Cumhuriyet kurulmuştu.Vatan toprakları istiladan kurtulmuş,nahiyelere karakollar açılmış,asayiş sağlanmaya çalışılıyordu..
Karadağ da Mehmet'lerin yokluğu bazılarının işine gelmişti.
Bahri hemen Çuku’nun köyüne haber saldı. Çuku Karadağ’a dönmüştü yine.
At hırsızlığına devam etmeye başlamıştı..
Bahtiyar ve kardeşi Bahri yataklığa devam ediyordu.
Jandarma Çuku eşkıyasına baskın kararı almış Halisgümü bölgesini ablukaya almıştı.
Çuku sabah silah ve teslim ol sesleriyle uyanmıştı.
Bir kaç saatlik çatışma sonu yanında ki tek köylüsünü, sen devamlı ateş et ben arkadan dolanıp ateş altına alacam diyerek. Karanlıktan da yararlanıp,
Oradan atına binip Navra bölgesine kaçtı..
Jandarma Çuku'nun köylüsünü yakaladı ama Çuku yoktu.
Bölgede sabah arama yapalım diye asker operasyona ara verdi...
Navra da her gün ki gibi bir gündü.
Çoban Kör Salih ve arkadaşları pilav yemeye hazırlanıyordu.
At ayak sesleri gelmeye başladı.
Kör Salih, Bu ne lan Durmuş bu vakit dedi..
Durmuş gözlerini açtı,bilmem der gibi.İsa,durun bakalım geliyor kimse dedi..
Atlı iyice yaklaştı, iyice baktılar üçü de o yana.
Kör Salih okkalı bir küfür bastı...., at hırsızı dedi..
Çuku geldi baktı sofra da etli pilav var. Ooo ula çobanlar kaynanam seviyor, dedi.
Kör Salih,severdir gel buyur.Dedi.
Çuku aç ve yorgundu, pilava kaşık salladılar.
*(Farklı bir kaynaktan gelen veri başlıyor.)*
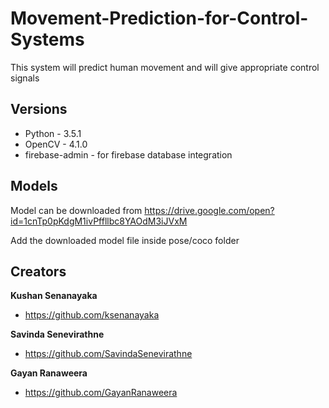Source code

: # Movement-Prediction-for-Control-Systems
This system will predict human movement and will give appropriate control signals

## Versions
- Python - 3.5.1
- OpenCV - 4.1.0
- firebase-admin - for firebase database integration

## Models
Model can be downloaded from <https://drive.google.com/open?id=1cnTp0pKdgM1ivPffllbc8YAOdM3iJVxM>

Add the downloaded model file inside pose/coco folder

## Creators

**Kushan Senanayaka**

* <https://github.com/ksenanayaka>

**Savinda Senevirathne**

* <https://github.com/SavindaSenevirathne>

**Gayan Ranaweera**

* <https://github.com/GayanRanaweera>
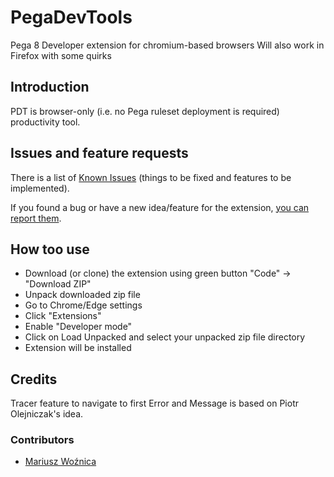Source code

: # PegaDevTools
Pega 8 Developer extension for chromium-based browsers
Will also work in Firefox with some quirks

## Introduction
PDT is browser-only (i.e. no Pega ruleset deployment is required) productivity tool.

## Issues and feature requests
There is a list of [Known Issues](https://github.com/marcin-l/PegaDevTools/issues) (things to be fixed and features to be implemented).

If you found a bug or have a new idea/feature for the extension, [you can report them](https://github.com/marcin-l/PegaDevTools/issues/new).


## How too use
* Download (or clone) the extension using green button "Code" -> "Download ZIP"
* Unpack downloaded zip file
* Go to Chrome/Edge settings
* Click "Extensions"
* Enable "Developer mode"
* Click on Load Unpacked and select your unpacked zip file directory
* Extension will be installed

## Credits

Tracer feature to navigate to first Error and Message is based on Piotr Olejniczak's idea.

### Contributors
* [Mariusz Woźnica](https://github.com/woznica1970)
Kör Salih çoban salıkta ocağa odun atıyordu durmadan.
İçice ısınmıştı, pilavı yiyen Çuku’yu tatlı bir uyku basmıştı. Esnemeye başlamıştı.
Kör Salih'in sağ gözü görmezdi ve yumuk dururdu hep. Tek gözüyle avını süzen Kartal gibi Çuku’yu süzüyordu.
İçinden Ulan Kör Salih dedi,
“Mustafa Kemal koca ülkeyi kurtardı düşmandan, ben bir avuç Karadağ'ı şu pis heriften kurtaramayacam mı?” Diye düşünmeye başladı. Çoban saldıktan dışarı çıktı.
Salih'in ardından Durmuş da çıktı dışarı, “Ne ula kör oğlan dalıp gidiyorsun hayırdır, dedi.
Salih, Ula Durmuş, ben bu dürzüyü vuracak bu gün, dedi.
Durmuş, Kafayımı yedin adam da mavzer var bizde bir bıçak var neyle yok edecen?
Salih ,bakacam bugün bu iş bitmeli dedi.
Çuku, çobanların gariban olduğunu biliyordu, silahları olmadığından emindi.
Çoban salığın sıcaklığı ve işkembenin doluluğu uykuya daldırıyordu.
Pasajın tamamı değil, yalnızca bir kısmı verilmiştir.